O áudio central é de 8 de abril de 2025. Jary explica a Benites que “dentro do pacote de R$ 25 milhões veio esse R$ 1,8 milhão da senadora, só que específico para pagamento prioritário dos médicos e medicamento”. “Não tem como pagar um milhão e oitocentos cash, não tem, porque eu estou com a fiscalização em cima, estou com o governo em cima, estou com a auditoria em cima”, diz, e promete: “na segunda e na terceira [parcela], eu vou ver com o Rinaldo como é que a gente faz para pagar uma parte para você… nós vamos fazer das tripas, coração”.

O MP observa que, nesse momento, a inexecução do contrato já era conhecida internamente e que a conversa “demonstra que a liberação dos recursos não decorria da execução e medição dos serviços, mas de tratativas diretas”. No mês seguinte, a Santa Casa pagou R$ 281,5 mil à empresa; em junho, mais R$ 281,5 mil.

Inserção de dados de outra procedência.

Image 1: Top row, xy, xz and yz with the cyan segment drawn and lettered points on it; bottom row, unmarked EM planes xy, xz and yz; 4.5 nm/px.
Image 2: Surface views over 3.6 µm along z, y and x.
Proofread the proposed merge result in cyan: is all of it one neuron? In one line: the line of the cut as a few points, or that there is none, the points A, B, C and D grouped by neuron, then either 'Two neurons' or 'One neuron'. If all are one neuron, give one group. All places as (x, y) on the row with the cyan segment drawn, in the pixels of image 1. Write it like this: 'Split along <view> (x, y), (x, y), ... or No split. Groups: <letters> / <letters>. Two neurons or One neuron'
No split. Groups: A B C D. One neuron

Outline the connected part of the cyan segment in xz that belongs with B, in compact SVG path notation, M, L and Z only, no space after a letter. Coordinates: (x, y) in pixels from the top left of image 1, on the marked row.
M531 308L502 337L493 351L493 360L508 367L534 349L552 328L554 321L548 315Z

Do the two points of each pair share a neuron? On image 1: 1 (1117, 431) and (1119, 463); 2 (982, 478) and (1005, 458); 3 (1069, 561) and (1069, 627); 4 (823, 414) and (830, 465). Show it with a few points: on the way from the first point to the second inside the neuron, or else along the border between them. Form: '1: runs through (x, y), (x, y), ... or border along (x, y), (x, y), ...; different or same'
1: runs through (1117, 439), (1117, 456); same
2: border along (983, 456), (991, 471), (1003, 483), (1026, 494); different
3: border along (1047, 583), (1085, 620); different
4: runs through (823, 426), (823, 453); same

O aditivo que triplicou o preço da página e cortou a meta em dois terços também foi combinado antes. Em 22 de maio de 2025, Rinaldo avisa Benites: “o aditivo eu já vou passar na terça-feira no Comitê de Contratos. O Guilherme está sabendo, que é o presidente do comitê, e aí ele falou, não, não, vamos passar logo, que eu já assino isso daí”. O pedido formal foi protocolado no dia seguinte por Rinaldo e Alessandro Junqueira. A Coordenação de Custos rejeitou a mudança em 23 de junho; dois dias depois, o hospital pagou mais duas notas.

As mensagens indicam que o grupo já preparava um novo negócio. Em 17 de abril de 2025, Benites descreve a Jary a estratégia para substituir o sistema hospitalar Soul MV por um sistema seu, testado primeiro na ProntoMed, “ideia do Danilo”, o gerente de TI, e diz que precisa “chancelar isso” com ele e Rinaldo e “levar essa estratégia para Alir”. 

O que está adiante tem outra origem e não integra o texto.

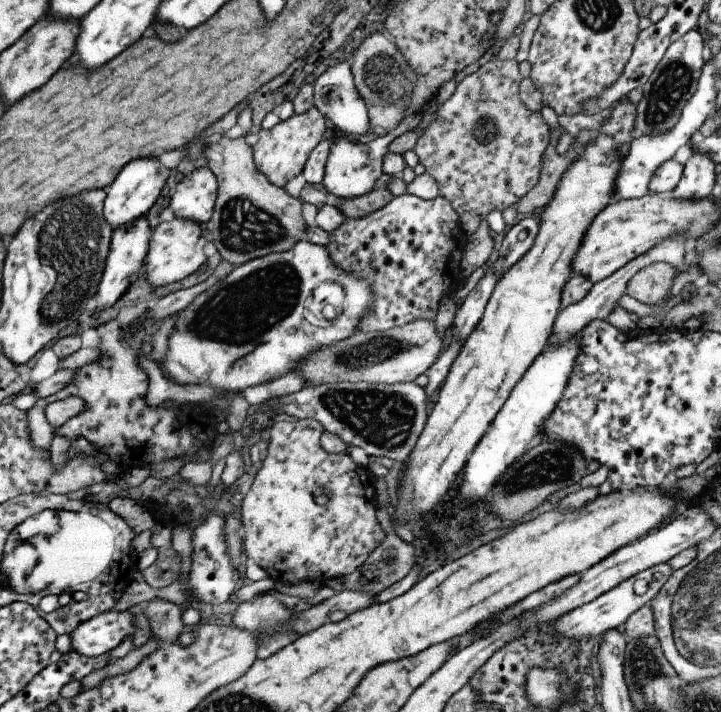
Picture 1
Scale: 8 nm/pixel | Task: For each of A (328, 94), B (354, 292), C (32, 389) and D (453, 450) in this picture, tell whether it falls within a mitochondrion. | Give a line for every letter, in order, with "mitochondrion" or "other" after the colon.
A: other
B: other
C: other
D: other

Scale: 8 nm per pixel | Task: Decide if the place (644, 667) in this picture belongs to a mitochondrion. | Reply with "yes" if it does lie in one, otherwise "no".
yes

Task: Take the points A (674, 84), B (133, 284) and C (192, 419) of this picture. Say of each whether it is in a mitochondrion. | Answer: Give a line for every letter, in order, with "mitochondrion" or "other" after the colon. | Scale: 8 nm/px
A: mitochondrion
B: other
C: other

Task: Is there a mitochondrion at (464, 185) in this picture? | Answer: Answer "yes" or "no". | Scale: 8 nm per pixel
no

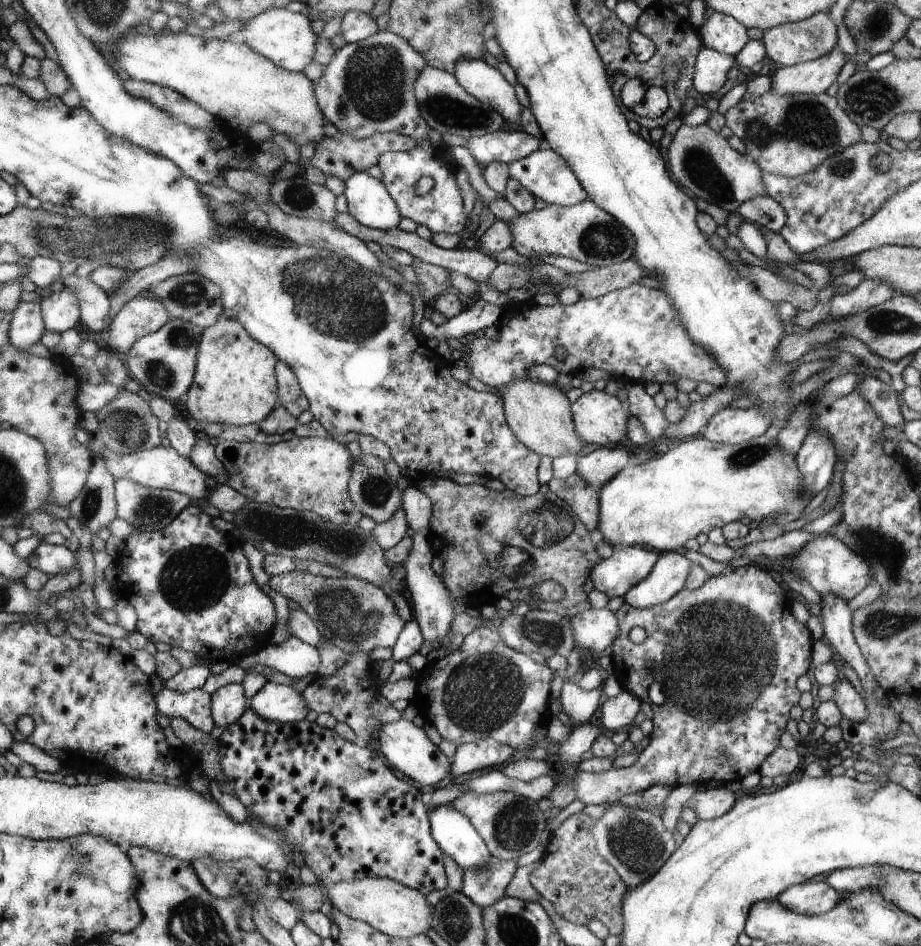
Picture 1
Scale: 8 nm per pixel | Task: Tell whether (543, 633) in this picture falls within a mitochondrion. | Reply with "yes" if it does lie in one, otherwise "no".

Em 22 de maio, Rinaldo comunica: “já está aprovado os quatro sistemas, tá? Eu consegui falar e aí já está aprovado… aí aproveitar e falar do seu sistema já, que eu falei que está pronto, que já dá para trocar MV”. Para o MP, “primeiro os integrantes ajustavam entre si o negócio, definiam sua aprovação e comunicavam o resultado ao empresário. Depois promoviam os atos internos necessários para conferir aparência formal à decisão já tomada”.

Jary deixou a Santa Casa em janeiro de 2026. A juíza negou sua prisão por falta de risco atual, “sem prejuízo da adoção de medidas cautelares diversas”. Os áudios são citados na decisão judicial; as defesas ainda não tiveram acesso aos autos, que o MP pediu para tornar públicos na sexta-feira.